:: Exercise objective ::
Turn everything below from the line containing "21 Marzo 2025, 19:29 | Actualizado 21 Marzo" down to the line containing "Criar conta / Entrar" into a numbered list, skipping any blank lines.
+--
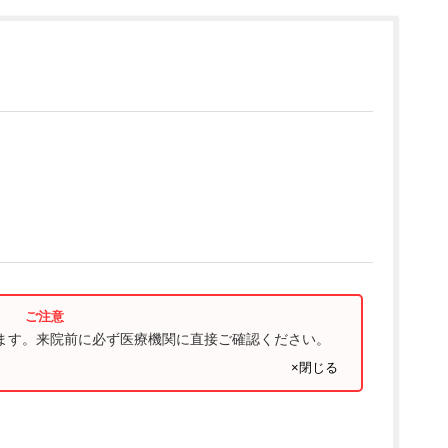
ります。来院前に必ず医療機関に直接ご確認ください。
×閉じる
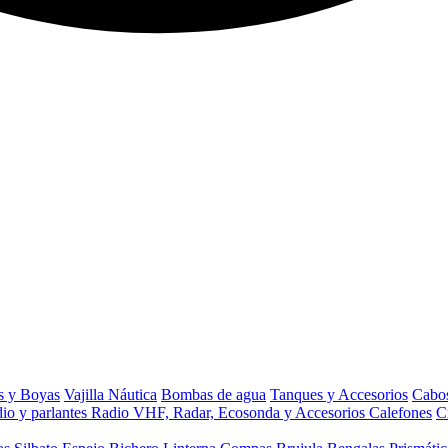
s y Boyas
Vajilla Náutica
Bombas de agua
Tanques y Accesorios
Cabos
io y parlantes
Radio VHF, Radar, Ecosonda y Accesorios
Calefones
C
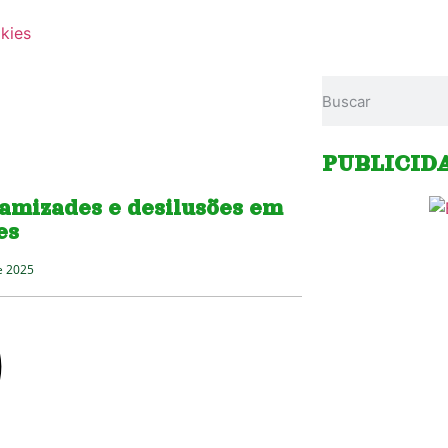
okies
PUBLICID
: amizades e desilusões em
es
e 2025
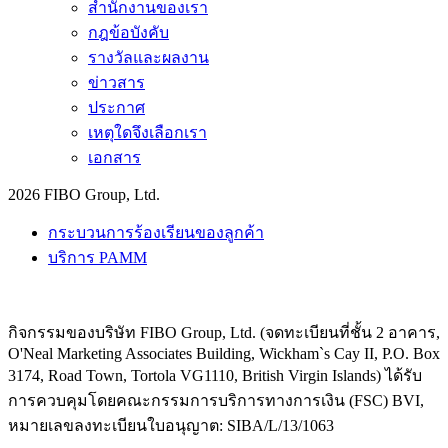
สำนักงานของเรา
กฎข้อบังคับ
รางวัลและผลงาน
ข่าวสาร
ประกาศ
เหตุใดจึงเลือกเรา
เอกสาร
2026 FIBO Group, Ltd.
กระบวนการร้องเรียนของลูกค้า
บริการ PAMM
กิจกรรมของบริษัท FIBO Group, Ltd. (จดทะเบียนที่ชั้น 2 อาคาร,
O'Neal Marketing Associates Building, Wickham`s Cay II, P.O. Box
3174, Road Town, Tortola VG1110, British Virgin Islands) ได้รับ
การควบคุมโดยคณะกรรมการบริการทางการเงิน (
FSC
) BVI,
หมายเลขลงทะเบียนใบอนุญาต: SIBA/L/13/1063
+--
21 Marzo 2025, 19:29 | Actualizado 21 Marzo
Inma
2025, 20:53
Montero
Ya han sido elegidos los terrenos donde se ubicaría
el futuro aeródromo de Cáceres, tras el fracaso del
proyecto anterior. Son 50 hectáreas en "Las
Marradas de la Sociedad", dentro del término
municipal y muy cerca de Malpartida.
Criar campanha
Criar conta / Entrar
+--
:: Completed exercise ::
1. 21 Marzo 2025, 19:29 | Actualizado 21 Marzo
2. Inma
3. 2025, 20:53
4. Montero
5. Ya han sido elegidos los terrenos donde se ubicaría
6. el futuro aeródromo de Cáceres, tras el fracaso del
7. proyecto anterior. Son 50 hectáreas en "Las
8. Marradas de la Sociedad", dentro del término
9. municipal y muy cerca de Malpartida.
10. Criar campanha
11. Criar conta / Entrar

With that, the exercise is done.